__YOUR GOAL__
Read the data, and whenever a line holds the word "Formulario", report that line.

[Page images and extracted text]
::::
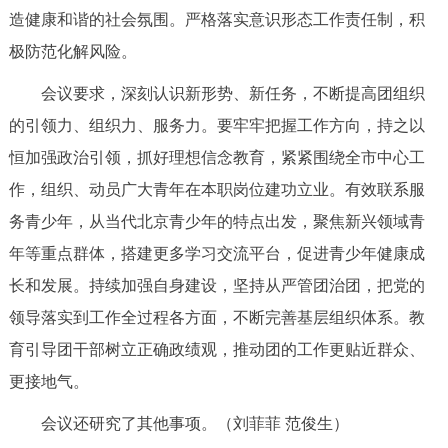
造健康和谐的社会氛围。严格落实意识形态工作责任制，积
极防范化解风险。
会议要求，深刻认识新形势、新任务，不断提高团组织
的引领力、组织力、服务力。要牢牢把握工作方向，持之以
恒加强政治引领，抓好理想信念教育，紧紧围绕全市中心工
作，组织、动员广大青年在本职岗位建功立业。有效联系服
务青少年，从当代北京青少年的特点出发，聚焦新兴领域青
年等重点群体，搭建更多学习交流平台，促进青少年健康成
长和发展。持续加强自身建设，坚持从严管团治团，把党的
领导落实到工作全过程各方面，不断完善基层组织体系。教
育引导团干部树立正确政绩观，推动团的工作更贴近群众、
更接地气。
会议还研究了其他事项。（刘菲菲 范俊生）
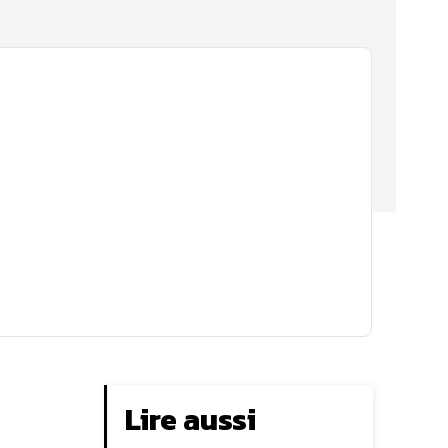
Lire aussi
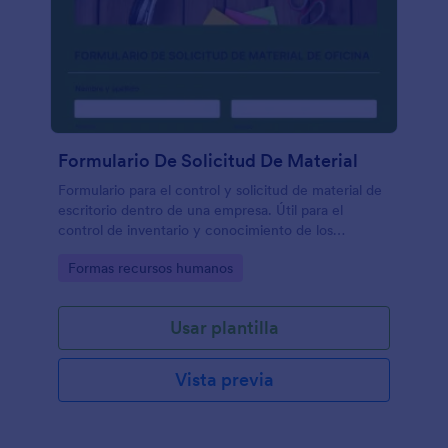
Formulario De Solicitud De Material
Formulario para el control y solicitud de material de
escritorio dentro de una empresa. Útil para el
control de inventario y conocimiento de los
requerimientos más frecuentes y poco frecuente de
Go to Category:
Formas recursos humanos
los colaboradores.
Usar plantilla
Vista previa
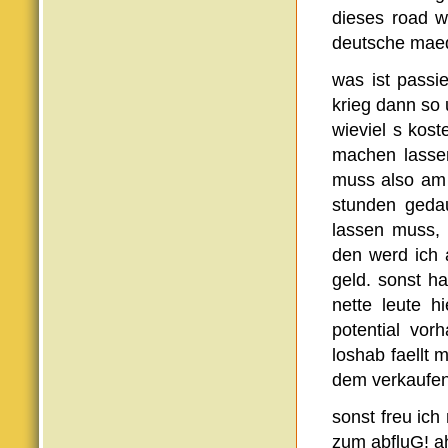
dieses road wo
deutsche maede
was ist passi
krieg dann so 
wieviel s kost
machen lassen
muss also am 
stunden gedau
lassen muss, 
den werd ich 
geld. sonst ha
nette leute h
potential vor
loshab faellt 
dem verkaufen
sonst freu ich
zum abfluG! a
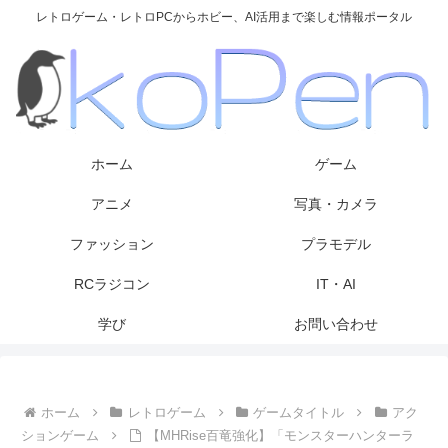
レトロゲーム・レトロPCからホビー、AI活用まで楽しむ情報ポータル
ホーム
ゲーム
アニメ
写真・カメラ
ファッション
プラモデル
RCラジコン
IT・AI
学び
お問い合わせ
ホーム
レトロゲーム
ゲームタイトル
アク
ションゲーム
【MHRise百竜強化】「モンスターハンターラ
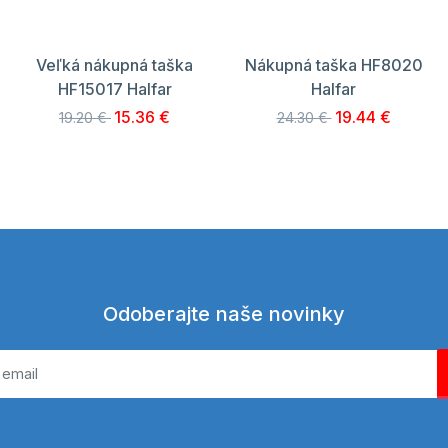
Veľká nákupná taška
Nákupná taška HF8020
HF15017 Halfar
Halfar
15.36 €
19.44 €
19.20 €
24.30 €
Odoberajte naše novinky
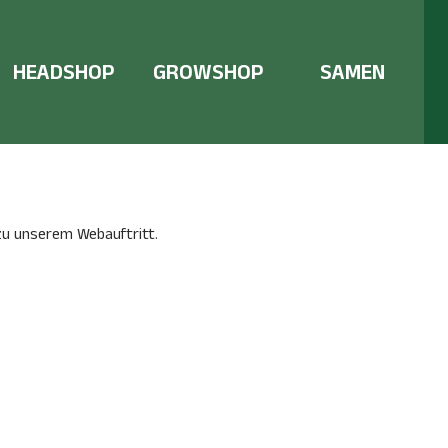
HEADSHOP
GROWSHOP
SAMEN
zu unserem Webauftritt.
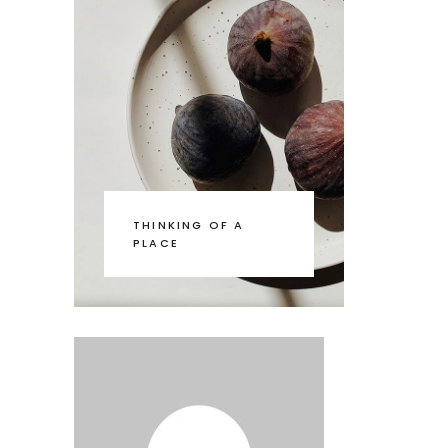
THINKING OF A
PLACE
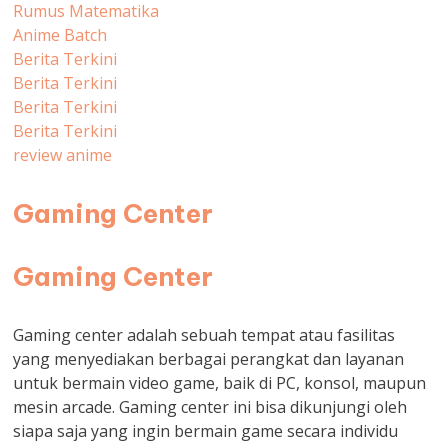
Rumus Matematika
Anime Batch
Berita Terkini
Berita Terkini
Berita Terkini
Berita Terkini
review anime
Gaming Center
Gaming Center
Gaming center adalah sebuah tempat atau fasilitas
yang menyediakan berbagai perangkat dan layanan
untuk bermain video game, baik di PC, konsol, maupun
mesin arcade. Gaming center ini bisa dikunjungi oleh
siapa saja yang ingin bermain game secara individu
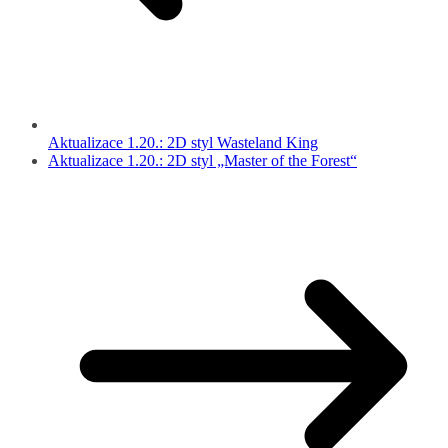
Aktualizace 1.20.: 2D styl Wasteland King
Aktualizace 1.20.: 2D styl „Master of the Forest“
::::
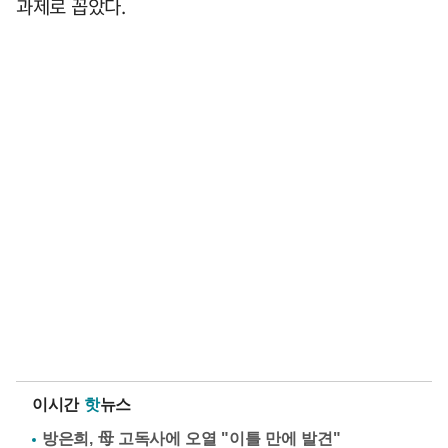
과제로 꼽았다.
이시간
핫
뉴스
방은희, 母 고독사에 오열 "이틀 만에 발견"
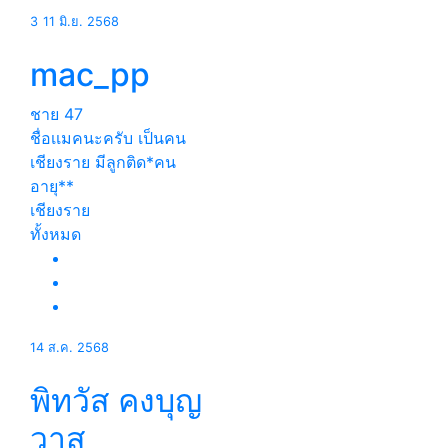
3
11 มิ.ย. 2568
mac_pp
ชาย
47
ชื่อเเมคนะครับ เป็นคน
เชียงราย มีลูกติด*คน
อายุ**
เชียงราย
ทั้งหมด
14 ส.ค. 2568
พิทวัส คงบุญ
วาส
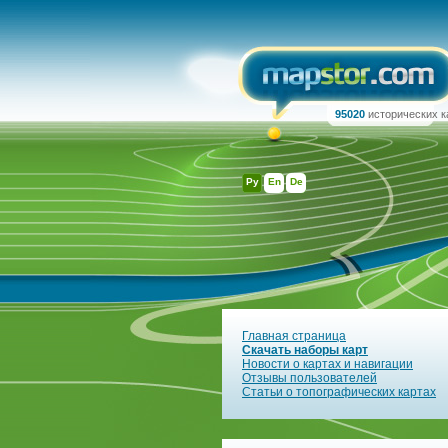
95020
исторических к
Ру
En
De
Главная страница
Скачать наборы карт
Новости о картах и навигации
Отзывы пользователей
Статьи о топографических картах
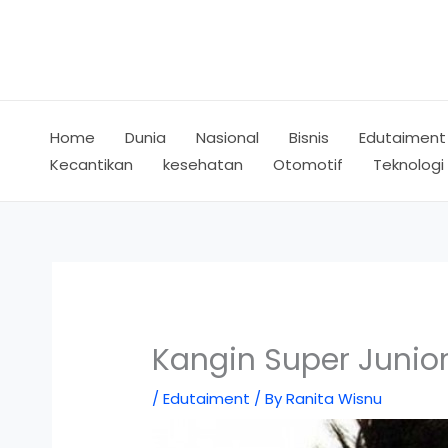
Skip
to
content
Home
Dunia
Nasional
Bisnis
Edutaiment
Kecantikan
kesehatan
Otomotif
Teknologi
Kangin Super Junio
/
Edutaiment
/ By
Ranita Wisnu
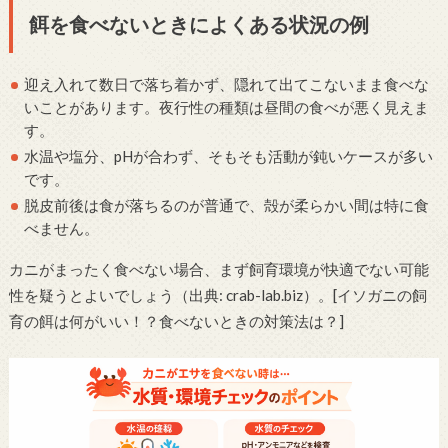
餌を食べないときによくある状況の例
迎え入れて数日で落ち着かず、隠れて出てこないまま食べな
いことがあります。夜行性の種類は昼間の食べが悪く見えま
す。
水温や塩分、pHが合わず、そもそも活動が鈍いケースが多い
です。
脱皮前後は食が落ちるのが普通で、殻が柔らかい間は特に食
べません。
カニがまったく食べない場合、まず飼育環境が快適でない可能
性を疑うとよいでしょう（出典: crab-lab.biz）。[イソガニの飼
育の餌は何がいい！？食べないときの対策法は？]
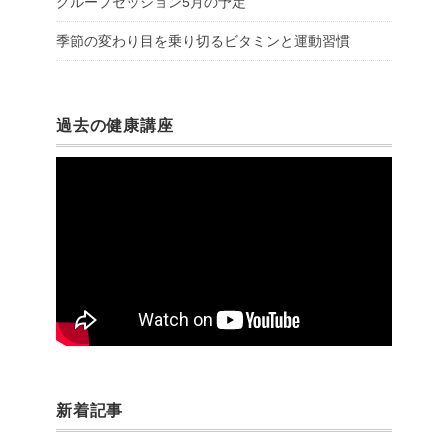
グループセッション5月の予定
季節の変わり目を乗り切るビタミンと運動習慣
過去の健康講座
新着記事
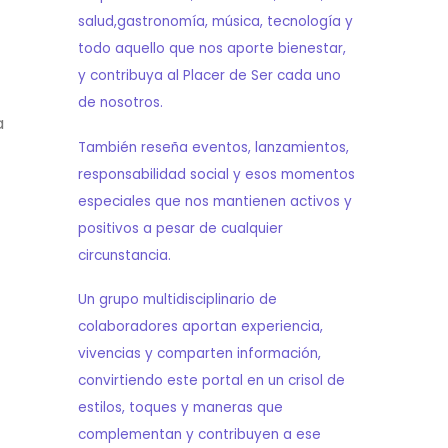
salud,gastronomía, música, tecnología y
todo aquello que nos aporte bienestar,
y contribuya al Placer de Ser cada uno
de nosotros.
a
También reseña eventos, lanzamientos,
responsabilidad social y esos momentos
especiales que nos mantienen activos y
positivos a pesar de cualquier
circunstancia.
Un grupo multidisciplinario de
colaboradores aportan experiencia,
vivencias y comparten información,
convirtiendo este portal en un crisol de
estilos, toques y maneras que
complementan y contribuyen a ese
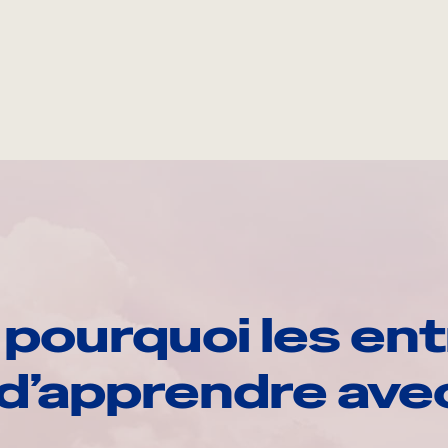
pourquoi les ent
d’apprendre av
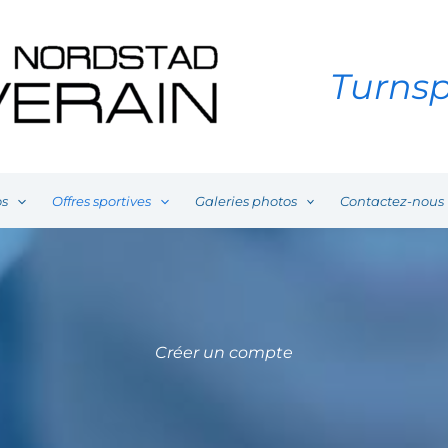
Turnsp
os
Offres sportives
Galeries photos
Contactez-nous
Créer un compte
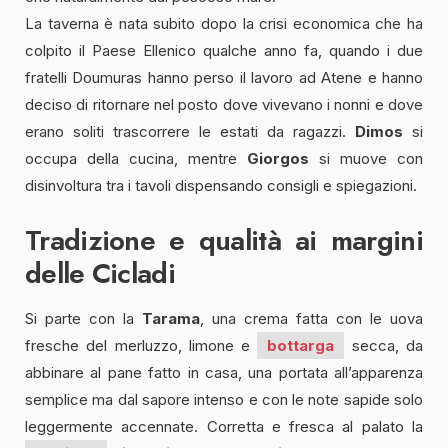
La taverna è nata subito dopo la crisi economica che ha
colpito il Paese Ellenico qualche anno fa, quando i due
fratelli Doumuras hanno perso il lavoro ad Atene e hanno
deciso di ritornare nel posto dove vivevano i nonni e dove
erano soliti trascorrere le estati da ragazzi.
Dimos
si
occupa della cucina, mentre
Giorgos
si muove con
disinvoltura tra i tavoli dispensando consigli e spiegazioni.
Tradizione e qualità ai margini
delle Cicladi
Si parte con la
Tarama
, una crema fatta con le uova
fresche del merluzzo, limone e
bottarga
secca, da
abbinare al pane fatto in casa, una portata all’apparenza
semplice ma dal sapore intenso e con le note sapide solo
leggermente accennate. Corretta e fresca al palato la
::::
__OUTPUT FOR THIS EXERCISE__
Formulario De Solicitud De Material
Formulario para el control y solicitud de material de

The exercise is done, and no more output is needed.